2. Szczera chęć motywacji.
Motywacja – coś czego każdemu zawsze mało. Drugim powodem dlaczego ludzie wrzucają zdjęcia swoich wspaniałych brzuchów jest motywacja innych. I tutaj jestem jak najbardziej za! Dlaczego? Pomimo, iż niewielki odsetek ludzi ma na prawdę szczerą intencję pomocy innym w edukacji o żywieniu czy treningu, to ci ludzie na prawdę istnieją. To jest świetne! Popieram takie akcje bo dlaczego by nie mieć się pochwalić nową dietą lub programem ćwiczeń na daną partię mięśniową? I oczywistym jest, że taka wiedza może pozostać nieodkryta gdyby nie chwytliwy obrazek przyciągający uwagę. Dlatego popieram ludzi, którzy nie są zainteresowani liczbą polubień pod ich zdjęciem z komentarzem: „Dzień treningu! Forma musi być!”. Ci ludzi na prawdę chcą zmotywować i pokazać to, że skoro oni mogą to inni też. Oczywiście jest to znikomy odsetek ale zawsze to coś. Cała reszta selfie sześciopaków (czyli jakieś 90%) działa na ludzi z odwrotnym skutkiem – z poczuciem winy, wstydu i braku samoakceptacji.
Chcesz mieć sześciopak?
Warto rozróżniać zdjęcia które oglądamy. Czy nas motywują czy sprawiają, że stajemy się jeszcze bardziej zakompleksieni i zamknięci w zaciszu domowym z pudełkiem lodów i tabliczką czekolady? Zapytajmy siebie: czy akceptuję swoje ciało i swój brzuch, który nie zawsze jest idealny? Jeśli nie – należy wziąć się w garść i zacząć to zmieniać. Często spotykam ludzi, którzy zadają to samo pytanie. Jak mieć sześciopak? Odpowiedź jest stosunkowo łatwa (za chwilę się dowiesz).

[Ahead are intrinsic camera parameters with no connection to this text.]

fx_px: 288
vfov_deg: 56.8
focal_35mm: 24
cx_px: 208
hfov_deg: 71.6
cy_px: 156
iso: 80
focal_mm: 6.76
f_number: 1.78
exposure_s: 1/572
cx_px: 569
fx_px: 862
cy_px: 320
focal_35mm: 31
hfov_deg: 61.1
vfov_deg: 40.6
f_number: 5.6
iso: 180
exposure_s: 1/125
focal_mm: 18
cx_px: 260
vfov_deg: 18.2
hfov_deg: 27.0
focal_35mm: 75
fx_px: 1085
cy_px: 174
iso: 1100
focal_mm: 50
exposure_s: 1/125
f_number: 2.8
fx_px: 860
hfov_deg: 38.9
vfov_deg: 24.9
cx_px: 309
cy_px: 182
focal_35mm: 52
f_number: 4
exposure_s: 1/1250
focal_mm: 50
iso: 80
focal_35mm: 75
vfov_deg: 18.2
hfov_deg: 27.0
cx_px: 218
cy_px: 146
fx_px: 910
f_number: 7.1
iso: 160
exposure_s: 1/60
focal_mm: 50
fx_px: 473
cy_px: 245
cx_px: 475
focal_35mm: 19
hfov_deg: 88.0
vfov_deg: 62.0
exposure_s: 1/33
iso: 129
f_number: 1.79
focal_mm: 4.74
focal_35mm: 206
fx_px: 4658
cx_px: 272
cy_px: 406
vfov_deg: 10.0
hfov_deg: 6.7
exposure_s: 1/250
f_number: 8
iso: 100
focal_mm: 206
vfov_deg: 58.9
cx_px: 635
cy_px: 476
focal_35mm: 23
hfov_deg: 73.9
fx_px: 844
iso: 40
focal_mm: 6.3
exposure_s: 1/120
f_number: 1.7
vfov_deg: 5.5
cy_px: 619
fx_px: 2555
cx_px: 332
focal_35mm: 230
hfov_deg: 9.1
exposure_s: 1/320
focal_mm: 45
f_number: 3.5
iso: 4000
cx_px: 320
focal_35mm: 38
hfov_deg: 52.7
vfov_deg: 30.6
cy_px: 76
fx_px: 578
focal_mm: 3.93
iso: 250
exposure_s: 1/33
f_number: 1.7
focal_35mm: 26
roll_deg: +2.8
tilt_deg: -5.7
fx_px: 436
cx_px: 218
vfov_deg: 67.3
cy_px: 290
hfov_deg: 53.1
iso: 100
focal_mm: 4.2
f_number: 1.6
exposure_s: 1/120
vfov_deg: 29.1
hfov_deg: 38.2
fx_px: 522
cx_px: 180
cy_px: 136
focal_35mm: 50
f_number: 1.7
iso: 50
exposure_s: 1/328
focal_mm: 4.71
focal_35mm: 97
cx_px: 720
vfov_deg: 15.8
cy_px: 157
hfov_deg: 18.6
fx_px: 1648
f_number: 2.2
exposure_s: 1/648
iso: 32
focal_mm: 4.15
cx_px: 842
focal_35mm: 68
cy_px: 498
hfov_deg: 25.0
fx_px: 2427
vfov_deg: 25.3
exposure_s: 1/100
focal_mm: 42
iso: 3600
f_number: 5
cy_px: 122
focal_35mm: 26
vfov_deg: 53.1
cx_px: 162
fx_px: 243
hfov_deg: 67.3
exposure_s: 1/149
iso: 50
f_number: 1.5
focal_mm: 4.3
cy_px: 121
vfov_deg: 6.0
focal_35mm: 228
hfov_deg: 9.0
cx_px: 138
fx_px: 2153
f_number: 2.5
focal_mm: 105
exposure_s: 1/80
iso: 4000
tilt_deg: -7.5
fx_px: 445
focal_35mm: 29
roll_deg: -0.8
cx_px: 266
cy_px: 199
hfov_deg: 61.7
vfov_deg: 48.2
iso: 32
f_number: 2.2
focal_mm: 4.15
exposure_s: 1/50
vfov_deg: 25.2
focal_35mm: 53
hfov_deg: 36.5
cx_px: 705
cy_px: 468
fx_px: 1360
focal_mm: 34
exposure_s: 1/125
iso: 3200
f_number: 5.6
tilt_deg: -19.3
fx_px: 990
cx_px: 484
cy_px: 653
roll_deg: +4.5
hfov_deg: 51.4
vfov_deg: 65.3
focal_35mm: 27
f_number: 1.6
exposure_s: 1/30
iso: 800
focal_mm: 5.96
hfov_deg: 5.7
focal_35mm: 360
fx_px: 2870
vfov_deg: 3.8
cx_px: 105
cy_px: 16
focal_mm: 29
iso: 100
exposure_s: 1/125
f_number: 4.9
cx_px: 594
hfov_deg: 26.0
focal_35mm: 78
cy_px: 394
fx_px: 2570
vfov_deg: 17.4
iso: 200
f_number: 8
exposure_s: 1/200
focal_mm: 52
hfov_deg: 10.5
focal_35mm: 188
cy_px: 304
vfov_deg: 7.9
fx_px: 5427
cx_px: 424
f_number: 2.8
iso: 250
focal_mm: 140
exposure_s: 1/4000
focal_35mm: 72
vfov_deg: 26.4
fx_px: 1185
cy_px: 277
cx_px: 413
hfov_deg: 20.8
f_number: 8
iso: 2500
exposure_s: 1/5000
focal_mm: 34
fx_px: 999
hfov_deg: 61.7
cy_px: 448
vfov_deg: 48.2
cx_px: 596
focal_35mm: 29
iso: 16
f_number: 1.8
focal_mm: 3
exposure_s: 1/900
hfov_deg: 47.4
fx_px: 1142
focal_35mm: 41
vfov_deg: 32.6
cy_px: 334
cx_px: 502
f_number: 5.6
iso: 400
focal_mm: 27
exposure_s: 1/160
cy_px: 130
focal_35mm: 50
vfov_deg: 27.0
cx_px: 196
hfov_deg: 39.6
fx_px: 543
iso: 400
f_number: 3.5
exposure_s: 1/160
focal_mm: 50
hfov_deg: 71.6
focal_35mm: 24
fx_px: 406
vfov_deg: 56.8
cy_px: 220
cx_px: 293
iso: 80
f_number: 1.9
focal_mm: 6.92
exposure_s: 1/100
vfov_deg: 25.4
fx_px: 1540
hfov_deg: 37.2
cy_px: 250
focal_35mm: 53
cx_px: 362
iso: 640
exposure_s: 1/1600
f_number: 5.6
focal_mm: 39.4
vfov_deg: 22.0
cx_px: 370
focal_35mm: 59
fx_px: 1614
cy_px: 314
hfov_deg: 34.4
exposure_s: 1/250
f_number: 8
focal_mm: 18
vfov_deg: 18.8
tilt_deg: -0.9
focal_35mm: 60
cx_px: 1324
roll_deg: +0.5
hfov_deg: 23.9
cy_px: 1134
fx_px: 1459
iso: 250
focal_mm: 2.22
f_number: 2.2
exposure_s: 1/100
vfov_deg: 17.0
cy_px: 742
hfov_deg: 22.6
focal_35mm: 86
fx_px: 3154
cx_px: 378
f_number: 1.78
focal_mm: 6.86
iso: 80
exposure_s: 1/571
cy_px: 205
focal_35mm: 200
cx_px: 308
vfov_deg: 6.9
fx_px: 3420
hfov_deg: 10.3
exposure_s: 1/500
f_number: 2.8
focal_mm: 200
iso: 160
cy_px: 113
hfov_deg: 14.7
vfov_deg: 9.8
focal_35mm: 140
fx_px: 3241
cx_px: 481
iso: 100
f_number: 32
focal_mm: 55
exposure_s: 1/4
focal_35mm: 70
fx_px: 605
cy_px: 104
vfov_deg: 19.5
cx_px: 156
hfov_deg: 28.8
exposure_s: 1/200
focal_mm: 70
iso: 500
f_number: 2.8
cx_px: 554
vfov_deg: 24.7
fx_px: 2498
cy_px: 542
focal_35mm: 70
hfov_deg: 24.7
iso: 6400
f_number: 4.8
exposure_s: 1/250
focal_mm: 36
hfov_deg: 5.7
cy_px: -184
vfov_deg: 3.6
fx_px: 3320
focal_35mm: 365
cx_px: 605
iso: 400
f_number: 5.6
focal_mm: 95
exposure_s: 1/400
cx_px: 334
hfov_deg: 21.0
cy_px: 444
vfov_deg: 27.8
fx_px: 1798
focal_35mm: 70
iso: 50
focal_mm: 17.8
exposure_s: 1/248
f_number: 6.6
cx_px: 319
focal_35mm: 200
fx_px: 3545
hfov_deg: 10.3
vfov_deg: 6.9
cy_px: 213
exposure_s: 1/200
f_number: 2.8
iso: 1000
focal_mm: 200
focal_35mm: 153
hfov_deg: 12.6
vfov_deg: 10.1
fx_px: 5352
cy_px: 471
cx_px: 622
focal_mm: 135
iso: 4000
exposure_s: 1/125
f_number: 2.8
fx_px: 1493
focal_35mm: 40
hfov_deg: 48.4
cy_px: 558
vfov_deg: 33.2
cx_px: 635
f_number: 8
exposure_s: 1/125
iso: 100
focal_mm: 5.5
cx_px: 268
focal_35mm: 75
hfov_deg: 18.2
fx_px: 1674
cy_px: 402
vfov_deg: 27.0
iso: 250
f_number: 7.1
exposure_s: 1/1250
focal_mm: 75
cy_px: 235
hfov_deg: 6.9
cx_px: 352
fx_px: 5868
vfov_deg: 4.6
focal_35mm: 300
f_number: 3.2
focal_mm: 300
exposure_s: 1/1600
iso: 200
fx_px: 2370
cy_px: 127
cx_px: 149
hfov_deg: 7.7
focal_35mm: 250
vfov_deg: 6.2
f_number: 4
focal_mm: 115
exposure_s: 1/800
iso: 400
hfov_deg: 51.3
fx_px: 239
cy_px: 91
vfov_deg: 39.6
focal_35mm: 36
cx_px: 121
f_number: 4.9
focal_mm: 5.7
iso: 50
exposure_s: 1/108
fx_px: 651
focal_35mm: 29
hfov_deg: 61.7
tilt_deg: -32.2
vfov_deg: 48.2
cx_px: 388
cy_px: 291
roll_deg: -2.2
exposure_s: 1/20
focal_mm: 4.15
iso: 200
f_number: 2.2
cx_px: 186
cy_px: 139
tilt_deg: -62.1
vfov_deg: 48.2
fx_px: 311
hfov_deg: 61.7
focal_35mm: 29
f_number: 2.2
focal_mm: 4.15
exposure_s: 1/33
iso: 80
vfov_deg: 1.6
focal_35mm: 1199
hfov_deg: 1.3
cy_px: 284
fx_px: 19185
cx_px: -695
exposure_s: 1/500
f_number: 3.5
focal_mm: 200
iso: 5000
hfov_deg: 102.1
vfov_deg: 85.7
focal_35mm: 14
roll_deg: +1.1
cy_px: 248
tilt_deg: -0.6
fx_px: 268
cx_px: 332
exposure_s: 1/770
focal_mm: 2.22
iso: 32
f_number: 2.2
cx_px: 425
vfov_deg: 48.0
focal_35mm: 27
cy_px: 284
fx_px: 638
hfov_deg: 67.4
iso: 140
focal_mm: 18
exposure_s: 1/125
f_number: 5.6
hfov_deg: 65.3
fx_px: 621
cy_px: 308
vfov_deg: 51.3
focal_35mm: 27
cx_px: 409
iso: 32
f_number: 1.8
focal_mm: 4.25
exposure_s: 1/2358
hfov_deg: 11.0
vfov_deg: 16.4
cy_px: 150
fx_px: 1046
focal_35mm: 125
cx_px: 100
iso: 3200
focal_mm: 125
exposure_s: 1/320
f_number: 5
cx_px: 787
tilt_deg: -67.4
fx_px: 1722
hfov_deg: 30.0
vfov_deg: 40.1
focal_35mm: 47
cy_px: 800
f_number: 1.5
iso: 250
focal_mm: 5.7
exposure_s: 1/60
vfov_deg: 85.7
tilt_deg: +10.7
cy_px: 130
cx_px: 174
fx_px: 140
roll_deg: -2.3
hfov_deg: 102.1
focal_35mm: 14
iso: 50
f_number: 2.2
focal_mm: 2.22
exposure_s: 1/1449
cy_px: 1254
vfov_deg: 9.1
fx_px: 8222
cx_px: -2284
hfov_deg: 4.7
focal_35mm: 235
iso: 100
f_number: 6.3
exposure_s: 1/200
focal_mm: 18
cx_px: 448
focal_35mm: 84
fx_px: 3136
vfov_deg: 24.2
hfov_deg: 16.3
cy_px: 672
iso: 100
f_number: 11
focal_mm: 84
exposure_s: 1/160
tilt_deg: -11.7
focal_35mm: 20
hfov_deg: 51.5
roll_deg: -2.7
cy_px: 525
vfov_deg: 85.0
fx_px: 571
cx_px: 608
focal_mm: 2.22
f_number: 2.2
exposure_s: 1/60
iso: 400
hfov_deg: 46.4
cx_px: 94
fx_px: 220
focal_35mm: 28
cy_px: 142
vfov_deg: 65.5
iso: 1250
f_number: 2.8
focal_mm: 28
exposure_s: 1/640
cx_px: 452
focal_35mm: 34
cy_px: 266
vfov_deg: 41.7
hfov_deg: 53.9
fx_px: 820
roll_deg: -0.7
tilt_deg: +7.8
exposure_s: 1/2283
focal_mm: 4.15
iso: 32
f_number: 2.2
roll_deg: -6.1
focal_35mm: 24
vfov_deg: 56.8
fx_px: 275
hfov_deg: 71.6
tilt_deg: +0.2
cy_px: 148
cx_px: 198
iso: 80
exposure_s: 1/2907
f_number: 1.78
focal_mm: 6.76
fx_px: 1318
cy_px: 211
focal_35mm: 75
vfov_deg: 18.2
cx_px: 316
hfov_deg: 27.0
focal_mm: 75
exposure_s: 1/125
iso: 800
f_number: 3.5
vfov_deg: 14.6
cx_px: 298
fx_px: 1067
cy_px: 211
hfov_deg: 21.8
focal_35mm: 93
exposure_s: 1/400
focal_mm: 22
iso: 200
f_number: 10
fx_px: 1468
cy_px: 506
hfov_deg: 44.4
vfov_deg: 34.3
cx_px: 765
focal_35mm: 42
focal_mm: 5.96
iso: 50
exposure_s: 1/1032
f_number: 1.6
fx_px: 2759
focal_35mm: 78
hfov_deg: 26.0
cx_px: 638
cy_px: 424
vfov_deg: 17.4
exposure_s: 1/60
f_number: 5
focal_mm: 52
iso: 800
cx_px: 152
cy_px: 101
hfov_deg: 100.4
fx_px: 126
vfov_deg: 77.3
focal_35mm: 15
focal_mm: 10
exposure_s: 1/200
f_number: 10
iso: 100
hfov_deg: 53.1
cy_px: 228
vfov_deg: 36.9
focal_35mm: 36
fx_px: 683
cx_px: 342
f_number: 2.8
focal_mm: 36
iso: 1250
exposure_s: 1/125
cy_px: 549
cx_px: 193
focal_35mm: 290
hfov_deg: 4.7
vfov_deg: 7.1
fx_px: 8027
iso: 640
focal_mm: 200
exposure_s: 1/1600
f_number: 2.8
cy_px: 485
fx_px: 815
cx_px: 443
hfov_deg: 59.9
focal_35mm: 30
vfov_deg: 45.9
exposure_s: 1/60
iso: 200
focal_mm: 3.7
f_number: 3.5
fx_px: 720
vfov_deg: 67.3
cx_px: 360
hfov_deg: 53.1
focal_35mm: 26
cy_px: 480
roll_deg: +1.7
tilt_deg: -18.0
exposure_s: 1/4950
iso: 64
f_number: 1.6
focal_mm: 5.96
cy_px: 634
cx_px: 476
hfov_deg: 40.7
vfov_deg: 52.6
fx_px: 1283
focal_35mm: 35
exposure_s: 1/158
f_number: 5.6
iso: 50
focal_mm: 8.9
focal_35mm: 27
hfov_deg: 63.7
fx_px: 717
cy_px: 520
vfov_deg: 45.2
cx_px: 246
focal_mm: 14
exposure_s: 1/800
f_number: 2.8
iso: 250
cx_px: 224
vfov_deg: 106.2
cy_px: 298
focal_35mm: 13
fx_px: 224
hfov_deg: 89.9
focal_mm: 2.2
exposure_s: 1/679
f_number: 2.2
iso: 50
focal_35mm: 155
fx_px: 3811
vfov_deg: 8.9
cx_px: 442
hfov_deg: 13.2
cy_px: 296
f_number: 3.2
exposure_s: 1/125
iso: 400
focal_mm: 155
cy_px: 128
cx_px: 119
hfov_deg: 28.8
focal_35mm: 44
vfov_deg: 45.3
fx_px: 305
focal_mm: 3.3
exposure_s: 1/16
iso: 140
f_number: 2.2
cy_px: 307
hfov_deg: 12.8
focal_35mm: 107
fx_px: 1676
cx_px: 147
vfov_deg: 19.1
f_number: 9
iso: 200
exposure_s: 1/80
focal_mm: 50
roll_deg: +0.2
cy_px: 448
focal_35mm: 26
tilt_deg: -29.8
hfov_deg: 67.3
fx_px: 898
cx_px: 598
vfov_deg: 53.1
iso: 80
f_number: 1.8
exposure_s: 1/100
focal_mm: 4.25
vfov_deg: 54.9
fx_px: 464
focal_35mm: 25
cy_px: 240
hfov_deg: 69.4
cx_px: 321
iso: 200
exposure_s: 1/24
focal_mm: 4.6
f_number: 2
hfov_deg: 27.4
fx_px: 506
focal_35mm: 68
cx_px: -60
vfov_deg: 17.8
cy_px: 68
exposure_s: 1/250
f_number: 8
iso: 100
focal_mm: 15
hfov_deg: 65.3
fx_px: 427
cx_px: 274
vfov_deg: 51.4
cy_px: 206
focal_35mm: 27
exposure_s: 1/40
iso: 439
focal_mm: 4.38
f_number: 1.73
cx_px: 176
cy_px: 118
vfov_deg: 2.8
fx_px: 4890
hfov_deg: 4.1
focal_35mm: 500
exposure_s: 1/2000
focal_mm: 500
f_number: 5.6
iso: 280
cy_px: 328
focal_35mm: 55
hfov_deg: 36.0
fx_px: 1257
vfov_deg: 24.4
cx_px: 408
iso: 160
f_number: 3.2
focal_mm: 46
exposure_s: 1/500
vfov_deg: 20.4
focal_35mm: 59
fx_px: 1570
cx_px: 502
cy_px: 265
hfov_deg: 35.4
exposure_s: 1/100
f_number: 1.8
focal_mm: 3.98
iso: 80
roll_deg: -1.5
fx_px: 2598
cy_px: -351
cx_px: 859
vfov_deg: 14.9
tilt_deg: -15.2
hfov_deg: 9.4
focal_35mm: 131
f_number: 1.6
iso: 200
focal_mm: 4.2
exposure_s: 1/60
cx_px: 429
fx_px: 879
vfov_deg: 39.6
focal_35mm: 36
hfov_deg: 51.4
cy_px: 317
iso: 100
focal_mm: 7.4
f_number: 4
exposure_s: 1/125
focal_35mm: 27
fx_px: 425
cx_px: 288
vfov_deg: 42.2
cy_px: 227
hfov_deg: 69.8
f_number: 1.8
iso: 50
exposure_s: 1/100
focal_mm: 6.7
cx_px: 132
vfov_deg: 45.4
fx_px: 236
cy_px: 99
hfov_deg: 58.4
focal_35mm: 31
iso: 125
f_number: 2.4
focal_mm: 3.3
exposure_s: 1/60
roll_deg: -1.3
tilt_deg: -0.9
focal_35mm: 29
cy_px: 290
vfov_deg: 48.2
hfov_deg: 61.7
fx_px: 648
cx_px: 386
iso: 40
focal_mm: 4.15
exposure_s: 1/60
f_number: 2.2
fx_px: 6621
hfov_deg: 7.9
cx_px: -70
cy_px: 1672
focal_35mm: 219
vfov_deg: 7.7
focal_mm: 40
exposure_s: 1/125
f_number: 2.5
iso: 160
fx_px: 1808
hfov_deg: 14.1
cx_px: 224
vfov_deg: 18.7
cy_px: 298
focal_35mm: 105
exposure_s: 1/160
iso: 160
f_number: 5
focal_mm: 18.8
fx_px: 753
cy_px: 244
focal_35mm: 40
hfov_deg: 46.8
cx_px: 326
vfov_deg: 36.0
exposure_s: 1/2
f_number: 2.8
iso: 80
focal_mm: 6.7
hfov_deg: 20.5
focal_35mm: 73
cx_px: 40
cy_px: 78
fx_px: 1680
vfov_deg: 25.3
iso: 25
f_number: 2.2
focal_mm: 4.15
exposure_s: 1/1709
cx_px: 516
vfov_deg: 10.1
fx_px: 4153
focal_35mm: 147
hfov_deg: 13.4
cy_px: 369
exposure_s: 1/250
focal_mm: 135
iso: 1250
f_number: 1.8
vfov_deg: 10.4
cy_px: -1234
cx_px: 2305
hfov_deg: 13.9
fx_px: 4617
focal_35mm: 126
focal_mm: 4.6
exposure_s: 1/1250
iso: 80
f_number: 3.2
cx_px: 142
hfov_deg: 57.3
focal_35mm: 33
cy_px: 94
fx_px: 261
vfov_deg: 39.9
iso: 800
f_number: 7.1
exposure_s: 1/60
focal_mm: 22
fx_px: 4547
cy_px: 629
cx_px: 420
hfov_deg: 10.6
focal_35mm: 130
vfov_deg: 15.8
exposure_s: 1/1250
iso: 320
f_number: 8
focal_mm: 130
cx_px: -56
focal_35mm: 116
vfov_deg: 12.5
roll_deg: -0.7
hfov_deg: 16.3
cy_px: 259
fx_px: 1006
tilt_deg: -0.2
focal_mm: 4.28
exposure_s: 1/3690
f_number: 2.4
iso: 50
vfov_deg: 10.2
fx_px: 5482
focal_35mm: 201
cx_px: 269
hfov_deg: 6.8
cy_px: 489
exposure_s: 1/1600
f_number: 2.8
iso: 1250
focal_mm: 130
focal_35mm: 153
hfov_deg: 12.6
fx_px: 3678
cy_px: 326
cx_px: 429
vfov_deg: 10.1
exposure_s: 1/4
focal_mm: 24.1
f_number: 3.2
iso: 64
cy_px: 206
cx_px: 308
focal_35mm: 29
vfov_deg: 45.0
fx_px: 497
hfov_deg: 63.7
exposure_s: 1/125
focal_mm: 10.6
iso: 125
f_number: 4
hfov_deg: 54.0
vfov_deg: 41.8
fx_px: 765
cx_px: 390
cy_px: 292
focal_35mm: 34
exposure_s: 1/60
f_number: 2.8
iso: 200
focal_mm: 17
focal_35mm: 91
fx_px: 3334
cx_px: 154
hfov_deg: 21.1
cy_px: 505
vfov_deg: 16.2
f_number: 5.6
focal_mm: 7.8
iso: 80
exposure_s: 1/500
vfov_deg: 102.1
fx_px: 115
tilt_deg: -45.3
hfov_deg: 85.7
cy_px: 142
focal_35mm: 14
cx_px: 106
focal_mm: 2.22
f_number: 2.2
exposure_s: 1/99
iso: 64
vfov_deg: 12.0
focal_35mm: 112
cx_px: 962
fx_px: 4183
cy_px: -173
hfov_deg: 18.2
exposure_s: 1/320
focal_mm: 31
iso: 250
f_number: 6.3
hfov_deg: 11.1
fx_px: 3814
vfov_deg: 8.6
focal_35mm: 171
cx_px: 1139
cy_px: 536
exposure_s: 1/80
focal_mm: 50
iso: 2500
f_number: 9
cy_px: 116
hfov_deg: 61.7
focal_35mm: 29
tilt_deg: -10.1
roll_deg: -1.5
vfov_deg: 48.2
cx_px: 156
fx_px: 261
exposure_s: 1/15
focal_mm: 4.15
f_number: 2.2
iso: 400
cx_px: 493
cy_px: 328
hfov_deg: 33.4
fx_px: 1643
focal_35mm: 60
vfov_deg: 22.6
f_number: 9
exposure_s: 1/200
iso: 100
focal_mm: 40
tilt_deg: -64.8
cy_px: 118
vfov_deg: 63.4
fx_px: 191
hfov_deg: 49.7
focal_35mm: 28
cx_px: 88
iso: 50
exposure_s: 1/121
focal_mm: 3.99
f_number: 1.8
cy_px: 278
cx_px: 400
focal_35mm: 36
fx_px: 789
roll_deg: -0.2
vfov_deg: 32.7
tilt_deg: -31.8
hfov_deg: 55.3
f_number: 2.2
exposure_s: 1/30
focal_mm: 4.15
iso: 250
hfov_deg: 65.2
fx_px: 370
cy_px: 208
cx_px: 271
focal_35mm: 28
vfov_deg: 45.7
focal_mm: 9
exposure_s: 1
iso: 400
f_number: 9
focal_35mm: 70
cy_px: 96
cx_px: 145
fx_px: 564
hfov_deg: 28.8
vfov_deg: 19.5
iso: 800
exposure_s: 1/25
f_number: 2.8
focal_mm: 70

W zeszłym sezonie razem z moimi kursantami zrobiliśmy niezliczoną ilość treningów na brzuch. Okazało się to (prawie) bezskuteczne. Nie chcę tutaj radzić jakie ćwiczenia powinno a jakich nie powinno się robić. Artykuł ma na celu uświadomienie Ci jednej, kluczowej rzeczy: to, że ktoś ma sześciopak to nie oznacza, że jest zdrowy i silny! Poza tym sama strona wizualna, czyli zdjęcie które widzimy to efekt końcowy morderczych treningów i lat praktyki. My natomiast myślimy, że to świetnie wygląda i chcemy mieć taki sam brzuch. No dobrze skoro już wiemy, że wymaga to pracy to jak w końcu osiągnąć sześciopak?(już za momencik Ci powiem jak:)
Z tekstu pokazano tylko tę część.